## Stated exercise 1
Copy the data listing word for word, from its first line through the line holding "scientific name: Amanita rubescens", both ends included.

## Text shown
A closed organ pipe has fundamental frequency \(100 \mathrm{~Hz}\). What frequencies will be produced if its other end is also opened? (A) \(200,400,600,800 \ldots \ldots\) (B) \(200,300,400,500 \ldots \ldots\) (C) \(100,300,500,700 \ldots \ldots\) (D) \(100,200,300,400 \ldots \ldots\)

Short Answer

Expert verified
When the other end of the organ pipe is opened, the frequencies produced are 200 Hz, 400 Hz, 600 Hz, 800 Hz, and so on. The correct answer is (A).

Step by step solution

01

Understanding the formula for fundamental frequency

The fundamental frequency of a closed organ pipe is given by \(f_{closed}=\frac{v}{4L}\), where \(v\) is the speed of sound and \(L\) is the length of the pipe. For an open organ pipe, it is given by \(f_{open}=\frac{v}{2L}\).
02

Using the given information

The problem states that the fundamental frequency of theclosed organ pipe is 100 Hz. We can use this information to find the length of the pipe. From the formula, \(f_{closed}=\frac{v}{4L}\), we can write the equation: \(100 = \frac{v}{4L}\)
03

Find the fundamental frequency of open organ pipe

Now we can find the fundamental frequency of the open organ pipe using the formula: \(f_{open}=\frac{v}{2L}\). Since we have the equation \(100 = \frac{v}{4L}\), we can multiply both sides by 2 to get: \(200 = \frac{v}{2L}\). Thus, when opened, the organ pipe has a fundamental frequency of 200 Hz.

[Data items]
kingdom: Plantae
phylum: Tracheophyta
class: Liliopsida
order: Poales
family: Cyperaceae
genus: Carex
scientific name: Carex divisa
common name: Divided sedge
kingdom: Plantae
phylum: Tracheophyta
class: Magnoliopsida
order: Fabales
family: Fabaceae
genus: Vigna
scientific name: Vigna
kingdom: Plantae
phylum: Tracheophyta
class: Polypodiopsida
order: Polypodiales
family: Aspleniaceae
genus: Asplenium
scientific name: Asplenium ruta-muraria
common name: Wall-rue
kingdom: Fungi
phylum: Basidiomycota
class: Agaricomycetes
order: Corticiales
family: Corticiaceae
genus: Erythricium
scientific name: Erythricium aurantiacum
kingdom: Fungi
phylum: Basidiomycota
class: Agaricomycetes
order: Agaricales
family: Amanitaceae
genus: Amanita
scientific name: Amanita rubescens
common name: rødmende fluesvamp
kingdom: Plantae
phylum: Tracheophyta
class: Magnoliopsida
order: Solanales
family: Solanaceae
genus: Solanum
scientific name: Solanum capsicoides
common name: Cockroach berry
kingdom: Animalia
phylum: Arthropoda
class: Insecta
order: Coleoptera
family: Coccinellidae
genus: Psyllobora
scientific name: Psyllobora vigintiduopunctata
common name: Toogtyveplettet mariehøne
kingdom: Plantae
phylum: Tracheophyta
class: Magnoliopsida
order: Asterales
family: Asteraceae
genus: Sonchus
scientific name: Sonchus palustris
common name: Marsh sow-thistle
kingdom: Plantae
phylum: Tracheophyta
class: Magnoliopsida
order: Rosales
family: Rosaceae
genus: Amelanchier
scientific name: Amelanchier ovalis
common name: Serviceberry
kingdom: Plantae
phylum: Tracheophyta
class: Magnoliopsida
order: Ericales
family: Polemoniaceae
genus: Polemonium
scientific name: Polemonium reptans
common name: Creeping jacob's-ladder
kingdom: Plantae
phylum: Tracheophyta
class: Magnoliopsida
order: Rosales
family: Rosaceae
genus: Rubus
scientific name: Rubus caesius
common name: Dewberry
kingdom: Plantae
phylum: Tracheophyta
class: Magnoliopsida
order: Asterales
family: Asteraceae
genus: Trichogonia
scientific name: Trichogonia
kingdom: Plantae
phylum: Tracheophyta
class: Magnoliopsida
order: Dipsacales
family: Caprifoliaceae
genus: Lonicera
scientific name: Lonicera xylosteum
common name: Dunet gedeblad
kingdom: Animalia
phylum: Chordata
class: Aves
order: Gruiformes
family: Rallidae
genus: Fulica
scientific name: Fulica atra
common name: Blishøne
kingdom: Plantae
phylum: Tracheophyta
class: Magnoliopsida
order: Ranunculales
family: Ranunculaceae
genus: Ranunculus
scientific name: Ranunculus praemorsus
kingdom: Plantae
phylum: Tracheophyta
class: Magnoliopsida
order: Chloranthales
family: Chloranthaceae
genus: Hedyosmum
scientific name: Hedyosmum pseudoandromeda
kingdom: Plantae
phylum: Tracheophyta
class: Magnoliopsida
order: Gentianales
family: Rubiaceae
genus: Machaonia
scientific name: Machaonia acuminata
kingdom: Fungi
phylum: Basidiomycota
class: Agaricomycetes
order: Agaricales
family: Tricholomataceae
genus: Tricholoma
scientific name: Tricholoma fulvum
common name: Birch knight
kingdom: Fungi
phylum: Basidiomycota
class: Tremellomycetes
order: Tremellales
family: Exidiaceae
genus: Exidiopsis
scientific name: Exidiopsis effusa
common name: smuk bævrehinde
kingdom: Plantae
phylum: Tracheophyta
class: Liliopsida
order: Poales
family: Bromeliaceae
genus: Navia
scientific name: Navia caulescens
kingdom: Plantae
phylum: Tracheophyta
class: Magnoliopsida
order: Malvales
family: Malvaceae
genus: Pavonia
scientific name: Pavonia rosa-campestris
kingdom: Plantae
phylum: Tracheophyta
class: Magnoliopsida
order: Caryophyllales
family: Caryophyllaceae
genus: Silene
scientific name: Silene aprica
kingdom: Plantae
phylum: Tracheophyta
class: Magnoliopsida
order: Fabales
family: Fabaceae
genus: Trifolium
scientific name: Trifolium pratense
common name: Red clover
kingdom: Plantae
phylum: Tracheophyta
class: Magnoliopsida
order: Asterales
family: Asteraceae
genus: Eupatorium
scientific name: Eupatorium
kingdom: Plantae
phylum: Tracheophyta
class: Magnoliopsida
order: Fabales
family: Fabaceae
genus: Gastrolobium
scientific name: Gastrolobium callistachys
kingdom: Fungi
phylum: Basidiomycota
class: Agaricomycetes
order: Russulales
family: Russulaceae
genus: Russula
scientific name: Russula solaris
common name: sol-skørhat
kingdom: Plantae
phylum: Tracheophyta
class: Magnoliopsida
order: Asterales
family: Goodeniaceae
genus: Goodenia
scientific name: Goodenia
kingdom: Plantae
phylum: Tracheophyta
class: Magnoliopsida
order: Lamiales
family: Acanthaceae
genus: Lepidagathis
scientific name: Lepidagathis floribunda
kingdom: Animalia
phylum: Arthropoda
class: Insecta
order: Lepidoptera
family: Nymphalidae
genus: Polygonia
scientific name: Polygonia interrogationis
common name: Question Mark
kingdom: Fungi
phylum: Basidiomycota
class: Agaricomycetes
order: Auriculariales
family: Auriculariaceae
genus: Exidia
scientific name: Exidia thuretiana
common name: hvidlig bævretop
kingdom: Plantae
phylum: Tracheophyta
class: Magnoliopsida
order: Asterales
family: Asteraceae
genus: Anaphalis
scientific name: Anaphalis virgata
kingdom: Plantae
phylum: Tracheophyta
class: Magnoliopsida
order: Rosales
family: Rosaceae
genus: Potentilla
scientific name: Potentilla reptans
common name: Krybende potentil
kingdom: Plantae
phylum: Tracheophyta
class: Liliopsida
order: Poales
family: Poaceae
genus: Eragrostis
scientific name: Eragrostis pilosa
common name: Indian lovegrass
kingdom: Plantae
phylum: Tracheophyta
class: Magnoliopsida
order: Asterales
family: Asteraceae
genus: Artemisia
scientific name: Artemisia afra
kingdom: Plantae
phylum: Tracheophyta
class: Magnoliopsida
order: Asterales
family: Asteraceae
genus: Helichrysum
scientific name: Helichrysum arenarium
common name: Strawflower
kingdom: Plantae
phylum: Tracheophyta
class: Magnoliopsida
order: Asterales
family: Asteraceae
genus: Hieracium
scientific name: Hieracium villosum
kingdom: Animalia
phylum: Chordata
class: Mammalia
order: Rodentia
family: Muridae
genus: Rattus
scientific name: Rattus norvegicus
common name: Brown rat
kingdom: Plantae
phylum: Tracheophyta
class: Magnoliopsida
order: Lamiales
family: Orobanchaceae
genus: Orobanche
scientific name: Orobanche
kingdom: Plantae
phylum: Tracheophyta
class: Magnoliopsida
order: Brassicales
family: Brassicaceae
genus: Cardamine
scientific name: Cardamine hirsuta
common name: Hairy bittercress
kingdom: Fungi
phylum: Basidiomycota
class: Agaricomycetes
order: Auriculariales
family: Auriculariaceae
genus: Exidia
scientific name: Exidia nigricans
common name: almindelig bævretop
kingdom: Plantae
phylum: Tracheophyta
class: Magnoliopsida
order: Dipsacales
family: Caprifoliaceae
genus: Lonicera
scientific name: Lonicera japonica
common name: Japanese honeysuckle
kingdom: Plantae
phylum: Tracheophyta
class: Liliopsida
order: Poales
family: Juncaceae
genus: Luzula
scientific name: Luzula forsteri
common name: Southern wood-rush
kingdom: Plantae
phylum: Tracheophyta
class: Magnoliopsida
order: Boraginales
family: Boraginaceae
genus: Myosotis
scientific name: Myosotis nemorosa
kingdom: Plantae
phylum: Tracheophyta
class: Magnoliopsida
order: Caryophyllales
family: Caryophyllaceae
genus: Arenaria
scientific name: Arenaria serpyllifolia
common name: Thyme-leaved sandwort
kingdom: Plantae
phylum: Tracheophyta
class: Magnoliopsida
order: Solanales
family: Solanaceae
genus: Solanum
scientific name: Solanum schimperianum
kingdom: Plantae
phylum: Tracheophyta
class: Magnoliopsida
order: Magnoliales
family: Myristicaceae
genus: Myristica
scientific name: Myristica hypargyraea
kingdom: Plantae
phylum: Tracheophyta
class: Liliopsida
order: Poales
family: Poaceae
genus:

## Stated exercise 2
In the organ pipe problem, what fundamental frequency does the pipe have once its other end is opened?

## Correct output 1
kingdom: Plantae
phylum: Tracheophyta
class: Liliopsida
order: Poales
family: Cyperaceae
genus: Carex
scientific name: Carex divisa
common name: Divided sedge
kingdom: Plantae
phylum: Tracheophyta
class: Magnoliopsida
order: Fabales
family: Fabaceae
genus: Vigna
scientific name: Vigna
kingdom: Plantae
phylum: Tracheophyta
class: Polypodiopsida
order: Polypodiales
family: Aspleniaceae
genus: Asplenium
scientific name: Asplenium ruta-muraria
common name: Wall-rue
kingdom: Fungi
phylum: Basidiomycota
class: Agaricomycetes
order: Corticiales
family: Corticiaceae
genus: Erythricium
scientific name: Erythricium aurantiacum
kingdom: Fungi
phylum: Basidiomycota
class: Agaricomycetes
order: Agaricales
family: Amanitaceae
genus: Amanita
scientific name: Amanita rubescens

## Correct output 2
200 Hz